Di LKSA Darul Aitam itu, ZA nanti akan mengikuti pembinaan mental, termasuk mendalami ilmu agama. “Hal itu diharapkan bermanfaat membentuk mental ZA agar lebih baik ke depannya. Itu juga untuk mempersiapkan mentalnya agar siap kembali bergabung ke masyarakat usai menjalani hukuman,” kata Indung.
Kasus ini bermula saat Kepolisian Resor Malang menemukan sesosok mayat laki-laki, yang kemudian hari diketahui bernama Misnan (35), di ladang tebu di Gondanglegi, Malang, pada 9 September 2019. Korban ditemukan dengan luka tusuk di dada kanan.
Pada 10 September 2019, Polres Malang menangkap terduga pelaku pembunuh, yaitu ZA. Polres juga menangkap dua begal teman Misnan.

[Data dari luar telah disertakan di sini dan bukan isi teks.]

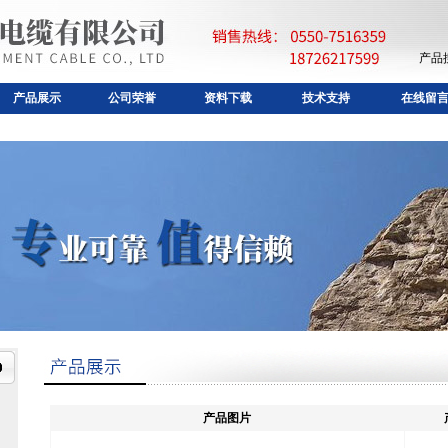
产品
产品展示
公司荣誉
资料下载
技术支持
在线留
产品图片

Hasil penyidikan, ZA mengaku saat itu dibegal Misnan dan teman-temannya. Barang-barangnya dirampas dan teman wanitanya hendak diperkosa.
Kasus itu kemudian viral di media sosial karena banyak orang berimpati pada ZA yang ditahan gara-gara membela teman wanitanya. Setelah viral, ZA akhirnya tak ditahan dan hanya wajib lapor.
Awal Januari 2020, Polres Malang melimpahkan berkas perkara ZA ke Kejari Malang. Sidang perdana pembacaan dakwaan JPU di PN Malang digelar pada 14 Januari 2020. ZA didakwa pasal berlapis, yaitu pasal 340 KUHP tentang pembunuhan berencana, subsider pasal 338 KUHP tentang pembunuhan. Selain itu juga subsider pasal 351 ayat 3 KUHP tentang penganiayaan yang menyebabkan kematian, serta UU Darurat tentang membawa senjata tajam.